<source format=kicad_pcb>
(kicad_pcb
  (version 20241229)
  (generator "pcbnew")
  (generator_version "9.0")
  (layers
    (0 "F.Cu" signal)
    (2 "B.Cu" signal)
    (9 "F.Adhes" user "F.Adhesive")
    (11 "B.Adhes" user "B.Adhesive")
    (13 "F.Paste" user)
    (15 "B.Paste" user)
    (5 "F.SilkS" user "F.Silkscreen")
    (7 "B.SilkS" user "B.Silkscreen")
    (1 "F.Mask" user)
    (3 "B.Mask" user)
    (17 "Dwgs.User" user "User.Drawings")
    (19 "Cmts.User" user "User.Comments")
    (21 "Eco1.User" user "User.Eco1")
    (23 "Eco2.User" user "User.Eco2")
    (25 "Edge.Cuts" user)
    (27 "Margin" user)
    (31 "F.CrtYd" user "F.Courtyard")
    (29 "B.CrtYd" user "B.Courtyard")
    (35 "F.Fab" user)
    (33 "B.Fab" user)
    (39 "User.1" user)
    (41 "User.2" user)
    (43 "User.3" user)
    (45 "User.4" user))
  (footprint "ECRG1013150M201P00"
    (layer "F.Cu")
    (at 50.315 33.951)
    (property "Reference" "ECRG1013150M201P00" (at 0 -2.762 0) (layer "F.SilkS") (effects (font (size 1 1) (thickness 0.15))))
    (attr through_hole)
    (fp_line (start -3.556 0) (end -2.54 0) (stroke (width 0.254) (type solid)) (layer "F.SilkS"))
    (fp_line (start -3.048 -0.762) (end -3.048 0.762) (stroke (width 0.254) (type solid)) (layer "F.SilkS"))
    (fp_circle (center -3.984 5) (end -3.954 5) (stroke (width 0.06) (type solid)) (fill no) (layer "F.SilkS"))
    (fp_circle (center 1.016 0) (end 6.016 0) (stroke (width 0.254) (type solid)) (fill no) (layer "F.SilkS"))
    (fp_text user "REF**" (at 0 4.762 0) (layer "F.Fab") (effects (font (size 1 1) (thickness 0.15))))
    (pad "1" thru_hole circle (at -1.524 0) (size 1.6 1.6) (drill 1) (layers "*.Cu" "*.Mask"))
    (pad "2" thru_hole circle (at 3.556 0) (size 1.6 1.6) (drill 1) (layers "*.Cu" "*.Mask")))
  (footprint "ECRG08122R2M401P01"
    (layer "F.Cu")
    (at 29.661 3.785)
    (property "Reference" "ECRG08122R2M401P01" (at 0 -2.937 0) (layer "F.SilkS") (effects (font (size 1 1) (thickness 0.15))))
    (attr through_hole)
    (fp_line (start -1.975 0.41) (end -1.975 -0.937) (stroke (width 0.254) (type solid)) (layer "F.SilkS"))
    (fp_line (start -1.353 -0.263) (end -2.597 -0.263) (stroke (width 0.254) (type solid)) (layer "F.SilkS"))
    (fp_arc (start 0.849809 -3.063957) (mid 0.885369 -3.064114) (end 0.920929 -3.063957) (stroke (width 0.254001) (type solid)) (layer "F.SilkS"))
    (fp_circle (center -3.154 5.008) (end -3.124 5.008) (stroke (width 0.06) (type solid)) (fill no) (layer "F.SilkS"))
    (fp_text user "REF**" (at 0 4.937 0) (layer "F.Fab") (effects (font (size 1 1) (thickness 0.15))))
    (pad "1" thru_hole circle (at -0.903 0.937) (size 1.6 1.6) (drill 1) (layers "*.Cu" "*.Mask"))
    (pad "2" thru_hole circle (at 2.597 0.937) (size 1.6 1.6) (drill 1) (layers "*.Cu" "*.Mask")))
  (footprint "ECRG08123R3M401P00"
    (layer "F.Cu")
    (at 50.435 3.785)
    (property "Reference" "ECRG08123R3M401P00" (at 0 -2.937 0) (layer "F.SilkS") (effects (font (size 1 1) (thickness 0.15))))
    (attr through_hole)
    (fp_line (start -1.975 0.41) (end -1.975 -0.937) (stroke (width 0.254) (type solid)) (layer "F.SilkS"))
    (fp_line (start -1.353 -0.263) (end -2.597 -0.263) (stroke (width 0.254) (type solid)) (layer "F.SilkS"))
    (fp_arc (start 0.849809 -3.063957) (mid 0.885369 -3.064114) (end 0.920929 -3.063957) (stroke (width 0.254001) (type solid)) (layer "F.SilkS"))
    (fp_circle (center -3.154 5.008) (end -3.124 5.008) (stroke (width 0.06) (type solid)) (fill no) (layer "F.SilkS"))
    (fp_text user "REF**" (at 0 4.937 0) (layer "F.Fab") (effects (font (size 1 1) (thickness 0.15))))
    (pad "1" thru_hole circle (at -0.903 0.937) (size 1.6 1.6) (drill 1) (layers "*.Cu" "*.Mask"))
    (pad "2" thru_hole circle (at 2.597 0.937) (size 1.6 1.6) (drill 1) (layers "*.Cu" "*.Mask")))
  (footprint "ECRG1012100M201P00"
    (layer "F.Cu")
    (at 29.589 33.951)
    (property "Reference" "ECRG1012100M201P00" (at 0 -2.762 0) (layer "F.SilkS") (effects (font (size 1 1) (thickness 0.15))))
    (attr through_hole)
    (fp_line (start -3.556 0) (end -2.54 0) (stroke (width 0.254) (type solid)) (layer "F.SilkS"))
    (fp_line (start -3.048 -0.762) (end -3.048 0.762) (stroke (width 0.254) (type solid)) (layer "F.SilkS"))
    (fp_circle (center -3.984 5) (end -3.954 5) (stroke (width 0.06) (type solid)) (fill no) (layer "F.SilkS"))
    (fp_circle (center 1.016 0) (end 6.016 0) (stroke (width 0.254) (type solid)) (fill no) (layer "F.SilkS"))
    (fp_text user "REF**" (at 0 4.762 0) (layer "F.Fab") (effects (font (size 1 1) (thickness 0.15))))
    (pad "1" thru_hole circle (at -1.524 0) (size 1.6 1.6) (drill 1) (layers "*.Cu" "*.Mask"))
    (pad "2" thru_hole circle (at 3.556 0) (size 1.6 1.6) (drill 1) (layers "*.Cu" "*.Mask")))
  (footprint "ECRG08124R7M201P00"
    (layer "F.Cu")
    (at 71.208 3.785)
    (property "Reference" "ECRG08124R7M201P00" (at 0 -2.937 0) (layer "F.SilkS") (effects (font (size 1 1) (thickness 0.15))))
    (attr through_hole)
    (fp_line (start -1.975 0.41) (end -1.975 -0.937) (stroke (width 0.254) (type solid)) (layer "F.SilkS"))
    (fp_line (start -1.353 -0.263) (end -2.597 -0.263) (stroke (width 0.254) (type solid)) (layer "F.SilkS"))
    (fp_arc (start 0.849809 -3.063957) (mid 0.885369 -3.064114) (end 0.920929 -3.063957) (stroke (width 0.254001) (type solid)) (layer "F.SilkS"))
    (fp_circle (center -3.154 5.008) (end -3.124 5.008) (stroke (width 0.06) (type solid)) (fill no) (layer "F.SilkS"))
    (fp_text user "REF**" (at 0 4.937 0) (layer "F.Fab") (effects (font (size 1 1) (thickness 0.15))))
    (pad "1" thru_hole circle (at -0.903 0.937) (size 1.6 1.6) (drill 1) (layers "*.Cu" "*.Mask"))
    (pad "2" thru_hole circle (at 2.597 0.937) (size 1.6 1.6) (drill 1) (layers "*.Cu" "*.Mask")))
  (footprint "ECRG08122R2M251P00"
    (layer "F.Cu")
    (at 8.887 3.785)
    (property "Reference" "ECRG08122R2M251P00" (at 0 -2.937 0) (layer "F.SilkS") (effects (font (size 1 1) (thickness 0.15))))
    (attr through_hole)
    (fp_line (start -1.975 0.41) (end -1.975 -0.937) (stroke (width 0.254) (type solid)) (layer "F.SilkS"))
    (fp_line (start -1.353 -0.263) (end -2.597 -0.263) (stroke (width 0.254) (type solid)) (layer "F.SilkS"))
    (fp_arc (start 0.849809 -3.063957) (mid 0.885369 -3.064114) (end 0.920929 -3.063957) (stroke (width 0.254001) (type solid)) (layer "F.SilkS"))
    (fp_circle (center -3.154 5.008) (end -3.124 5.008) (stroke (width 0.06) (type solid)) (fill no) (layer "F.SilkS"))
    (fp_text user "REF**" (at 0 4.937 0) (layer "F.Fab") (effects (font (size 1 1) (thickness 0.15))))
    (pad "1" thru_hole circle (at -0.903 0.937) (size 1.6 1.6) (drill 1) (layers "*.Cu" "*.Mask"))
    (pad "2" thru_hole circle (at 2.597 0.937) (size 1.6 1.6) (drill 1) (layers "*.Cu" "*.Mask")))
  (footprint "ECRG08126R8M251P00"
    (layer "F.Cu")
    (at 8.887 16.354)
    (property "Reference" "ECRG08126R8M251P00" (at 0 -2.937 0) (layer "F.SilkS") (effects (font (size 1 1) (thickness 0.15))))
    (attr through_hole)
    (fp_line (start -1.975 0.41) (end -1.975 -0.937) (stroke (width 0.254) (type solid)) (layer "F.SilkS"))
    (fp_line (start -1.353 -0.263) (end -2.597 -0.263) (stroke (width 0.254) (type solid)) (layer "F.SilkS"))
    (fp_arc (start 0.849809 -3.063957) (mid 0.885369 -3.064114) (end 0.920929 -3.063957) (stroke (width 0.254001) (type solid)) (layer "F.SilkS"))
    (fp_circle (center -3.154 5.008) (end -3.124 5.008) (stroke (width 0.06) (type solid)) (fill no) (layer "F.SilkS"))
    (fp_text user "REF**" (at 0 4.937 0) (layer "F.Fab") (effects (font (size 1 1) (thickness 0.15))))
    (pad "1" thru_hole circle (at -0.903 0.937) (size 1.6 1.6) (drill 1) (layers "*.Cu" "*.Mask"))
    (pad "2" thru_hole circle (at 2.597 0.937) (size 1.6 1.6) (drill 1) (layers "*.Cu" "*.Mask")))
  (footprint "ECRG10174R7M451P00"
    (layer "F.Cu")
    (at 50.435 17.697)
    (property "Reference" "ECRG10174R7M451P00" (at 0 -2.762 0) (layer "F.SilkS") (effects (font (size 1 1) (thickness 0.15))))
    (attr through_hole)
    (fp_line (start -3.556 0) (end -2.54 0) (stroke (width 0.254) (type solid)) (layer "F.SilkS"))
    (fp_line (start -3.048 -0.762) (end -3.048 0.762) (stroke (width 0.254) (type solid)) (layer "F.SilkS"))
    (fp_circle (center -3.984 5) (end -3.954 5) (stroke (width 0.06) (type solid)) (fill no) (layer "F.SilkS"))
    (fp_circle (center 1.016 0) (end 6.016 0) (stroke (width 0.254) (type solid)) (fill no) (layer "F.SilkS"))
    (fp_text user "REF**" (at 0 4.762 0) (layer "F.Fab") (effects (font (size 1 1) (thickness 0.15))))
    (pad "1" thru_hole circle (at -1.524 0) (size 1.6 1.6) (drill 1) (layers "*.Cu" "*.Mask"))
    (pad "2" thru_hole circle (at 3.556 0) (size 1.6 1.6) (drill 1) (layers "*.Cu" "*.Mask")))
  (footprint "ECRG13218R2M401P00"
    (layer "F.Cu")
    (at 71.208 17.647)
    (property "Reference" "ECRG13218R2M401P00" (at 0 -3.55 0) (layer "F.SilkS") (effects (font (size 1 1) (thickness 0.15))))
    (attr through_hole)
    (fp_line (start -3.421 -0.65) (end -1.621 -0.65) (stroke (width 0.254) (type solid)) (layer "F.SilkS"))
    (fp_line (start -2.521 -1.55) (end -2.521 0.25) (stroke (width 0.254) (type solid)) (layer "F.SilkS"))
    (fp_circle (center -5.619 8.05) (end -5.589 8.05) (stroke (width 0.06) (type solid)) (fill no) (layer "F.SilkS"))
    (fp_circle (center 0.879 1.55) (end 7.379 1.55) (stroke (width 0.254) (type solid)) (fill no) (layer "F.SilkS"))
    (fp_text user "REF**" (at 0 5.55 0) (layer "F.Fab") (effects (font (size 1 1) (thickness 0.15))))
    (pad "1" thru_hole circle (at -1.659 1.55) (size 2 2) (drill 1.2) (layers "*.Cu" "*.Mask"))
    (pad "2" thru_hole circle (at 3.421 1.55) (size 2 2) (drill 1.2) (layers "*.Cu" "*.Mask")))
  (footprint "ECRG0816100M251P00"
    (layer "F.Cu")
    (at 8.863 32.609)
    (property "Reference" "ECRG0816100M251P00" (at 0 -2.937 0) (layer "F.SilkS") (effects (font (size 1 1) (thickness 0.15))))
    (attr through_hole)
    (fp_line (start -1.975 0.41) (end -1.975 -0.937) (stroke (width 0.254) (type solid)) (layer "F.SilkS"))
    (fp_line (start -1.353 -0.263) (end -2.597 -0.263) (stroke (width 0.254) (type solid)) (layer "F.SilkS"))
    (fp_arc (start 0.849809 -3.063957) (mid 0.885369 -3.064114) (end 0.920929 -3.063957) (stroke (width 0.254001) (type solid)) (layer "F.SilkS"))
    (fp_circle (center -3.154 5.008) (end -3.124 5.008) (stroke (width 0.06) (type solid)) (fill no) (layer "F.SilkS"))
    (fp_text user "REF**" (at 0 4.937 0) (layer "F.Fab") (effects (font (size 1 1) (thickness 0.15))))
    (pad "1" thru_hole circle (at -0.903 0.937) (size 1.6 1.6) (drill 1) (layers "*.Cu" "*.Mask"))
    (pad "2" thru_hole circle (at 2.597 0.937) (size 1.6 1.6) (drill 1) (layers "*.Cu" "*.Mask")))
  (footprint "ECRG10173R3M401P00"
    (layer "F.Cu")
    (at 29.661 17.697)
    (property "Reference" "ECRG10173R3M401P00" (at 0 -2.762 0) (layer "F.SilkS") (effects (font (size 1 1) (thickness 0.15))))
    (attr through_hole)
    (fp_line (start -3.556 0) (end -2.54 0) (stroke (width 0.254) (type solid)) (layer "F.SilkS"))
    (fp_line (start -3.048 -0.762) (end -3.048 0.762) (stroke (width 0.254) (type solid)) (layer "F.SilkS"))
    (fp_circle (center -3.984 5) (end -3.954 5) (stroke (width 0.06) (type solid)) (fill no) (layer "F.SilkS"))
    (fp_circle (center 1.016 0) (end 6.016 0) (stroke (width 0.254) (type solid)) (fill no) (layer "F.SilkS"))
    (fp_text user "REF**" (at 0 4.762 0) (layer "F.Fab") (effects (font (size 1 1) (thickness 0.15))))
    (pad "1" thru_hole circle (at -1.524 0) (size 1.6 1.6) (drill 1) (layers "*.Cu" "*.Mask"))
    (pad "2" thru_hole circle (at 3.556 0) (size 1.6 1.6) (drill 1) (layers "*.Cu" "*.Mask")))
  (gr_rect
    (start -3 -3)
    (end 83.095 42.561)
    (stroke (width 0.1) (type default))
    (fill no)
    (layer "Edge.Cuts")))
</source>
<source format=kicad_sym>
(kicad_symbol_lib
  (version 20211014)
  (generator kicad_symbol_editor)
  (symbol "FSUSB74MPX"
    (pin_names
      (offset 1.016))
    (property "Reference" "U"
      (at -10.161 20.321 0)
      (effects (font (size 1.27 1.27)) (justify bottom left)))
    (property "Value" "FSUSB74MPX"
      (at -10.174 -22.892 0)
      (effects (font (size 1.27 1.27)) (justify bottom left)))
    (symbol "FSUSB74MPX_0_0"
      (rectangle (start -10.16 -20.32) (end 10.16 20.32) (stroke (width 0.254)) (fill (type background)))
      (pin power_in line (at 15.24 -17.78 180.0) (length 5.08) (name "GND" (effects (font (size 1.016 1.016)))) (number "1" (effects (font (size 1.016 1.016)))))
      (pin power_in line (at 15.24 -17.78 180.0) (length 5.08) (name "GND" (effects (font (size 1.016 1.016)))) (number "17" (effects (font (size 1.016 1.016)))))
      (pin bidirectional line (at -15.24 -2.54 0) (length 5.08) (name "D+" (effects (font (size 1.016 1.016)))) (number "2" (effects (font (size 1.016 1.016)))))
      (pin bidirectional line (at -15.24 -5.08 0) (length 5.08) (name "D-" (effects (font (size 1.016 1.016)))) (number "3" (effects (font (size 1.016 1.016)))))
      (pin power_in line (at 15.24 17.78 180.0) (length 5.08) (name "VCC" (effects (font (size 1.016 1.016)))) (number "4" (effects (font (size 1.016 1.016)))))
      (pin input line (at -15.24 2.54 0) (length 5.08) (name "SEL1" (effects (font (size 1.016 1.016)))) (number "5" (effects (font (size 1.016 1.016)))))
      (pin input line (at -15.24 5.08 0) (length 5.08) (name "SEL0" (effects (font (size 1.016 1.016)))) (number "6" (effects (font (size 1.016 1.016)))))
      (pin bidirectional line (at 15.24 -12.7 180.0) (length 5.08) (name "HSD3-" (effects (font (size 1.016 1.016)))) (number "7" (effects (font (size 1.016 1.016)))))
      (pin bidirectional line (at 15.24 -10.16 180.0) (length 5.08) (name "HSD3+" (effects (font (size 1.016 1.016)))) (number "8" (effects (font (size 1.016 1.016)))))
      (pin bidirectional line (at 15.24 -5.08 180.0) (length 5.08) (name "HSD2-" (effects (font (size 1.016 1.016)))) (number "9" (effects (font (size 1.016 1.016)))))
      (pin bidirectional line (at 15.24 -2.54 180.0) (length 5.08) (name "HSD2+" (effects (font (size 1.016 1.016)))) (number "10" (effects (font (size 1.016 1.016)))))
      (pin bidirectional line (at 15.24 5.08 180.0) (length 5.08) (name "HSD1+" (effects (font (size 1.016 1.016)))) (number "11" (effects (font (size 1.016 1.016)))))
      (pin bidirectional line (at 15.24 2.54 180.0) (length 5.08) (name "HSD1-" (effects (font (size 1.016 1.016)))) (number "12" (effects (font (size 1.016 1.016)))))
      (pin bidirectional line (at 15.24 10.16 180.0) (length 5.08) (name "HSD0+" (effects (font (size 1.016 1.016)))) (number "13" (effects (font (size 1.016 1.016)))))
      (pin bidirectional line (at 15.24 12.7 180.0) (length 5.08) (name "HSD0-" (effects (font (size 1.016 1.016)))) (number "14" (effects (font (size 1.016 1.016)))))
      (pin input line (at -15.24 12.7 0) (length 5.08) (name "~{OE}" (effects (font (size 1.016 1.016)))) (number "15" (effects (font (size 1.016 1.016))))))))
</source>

## Task goal
What lines of the listing contain the word "Adhes"? Copy them all.

## Task response
    (9 "F.Adhes" user "F.Adhesive")
    (11 "B.Adhes" user "B.Adhesive")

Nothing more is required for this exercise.